Al llegar al castillo les recibió Kafette, que estaba haciendo prácticamente el trabajo de Lissan ya que este estaba ocupado con Eife, se sorprendió al ver a ambos llegar. Al verles más de cerca, vio la sangre en el brazo de Merilas y la del rostro de Joliven. Preocupada por ambos se acercó hasta ellos.

—¿Qué ha sucedido? ¿Por qué tenéis sangre? —preguntó ella con la preocupación reflejada en su rostro. —Vamos a la enfermería. 

—Yo no tengo nada. —respondió Joliven. —Pero él tiene un corte en el brazo, que se lo miren. 

—Muy bien. —dijo Kafette con una sonrisa. —Date una ducha. —le dijo a Joliven llevándose a Merilas con ella. El chico le miró con una sonrisa y asintió. 

Joliven

Cuando Merilas y Kafette se fueron hacia la enfermería, Joliven fue a su habitación con prisa. Se quitó todo lo que llevaba encima menos los pantalones y se miró el oblicuo derecho, que sangraba un poco aún.
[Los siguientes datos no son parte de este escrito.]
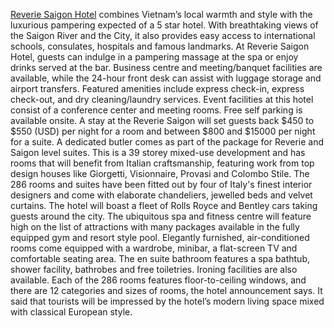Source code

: <a href="http://www.hotels-in-vietnam.com/asia/vietnam/ho_chi_minh_saigon_hotels/the-reverie-saigon-hotel.html">Reverie Saigon Hotel</a> combines Vietnam’s local warmth and style with the luxurious pampering expected of a 5 star hotel. With breathtaking views of the Saigon River and the City, it also provides easy access to international schools, consulates, hospitals and famous landmarks. At Reverie Saigon Hotel, guests can indulge in a pampering massage at the spa or enjoy drinks served at the bar. Business centre and meeting/banquet facilities are available, while the 24-hour front desk can assist with luggage storage and airport transfers. Featured amenities include express check-in, express check-out, and dry cleaning/laundry services. Event facilities at this hotel consist of a conference center and meeting rooms. Free self parking is available onsite. A stay at the Reverie Saigon will set guests back $450 to $550 (USD) per night for a room and between $800 and $15000 per night for a suite. A dedicated butler comes as part of the package for Reverie and Saigon level suites. This is a 39 storey mixed-use development and has rooms that will benefit from Italian craftsmanship, featuring work from top design houses like Giorgetti, Visionnaire, Provasi and Colombo Stile. The 286 rooms and suites have been fitted out by four of Italy's finest interior designers and come with elaborate chandeliers, jewelled beds and velvet curtains. The hotel will boast a fleet of Rolls Royce and Bentley cars taking guests around the city. The ubiquitous spa and fitness centre will feature high on the list of attractions with many packages available in the fully equipped gym and resort style pool. Elegantly furnished, air-conditioned rooms come equipped with a wardrobe, minibar, a flat-screen TV and comfortable seating area. The en suite bathroom features a spa bathtub, shower facility, bathrobes and free toiletries. Ironing facilities are also available. Each of the 286 rooms features floor-to-ceiling windows, and there are 12 categories and sizes of rooms, the hotel announcement says. It said that tourists will be impressed by the hotel’s modern living space mixed with classical European style.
Uno de los hombres le había intentado clavar el cuchillo que ahora tenía en su poder, y sí se lo había clavado, pero no muy profundo. Fue a lavarse la herida para después coserla él mismo. 

Podía ir a la enfermería, pero prefería que atendiesen a Merilas, no quería molestar, él podía curarse solo sin ayuda, tenía práctica. Además no quería parecer débil.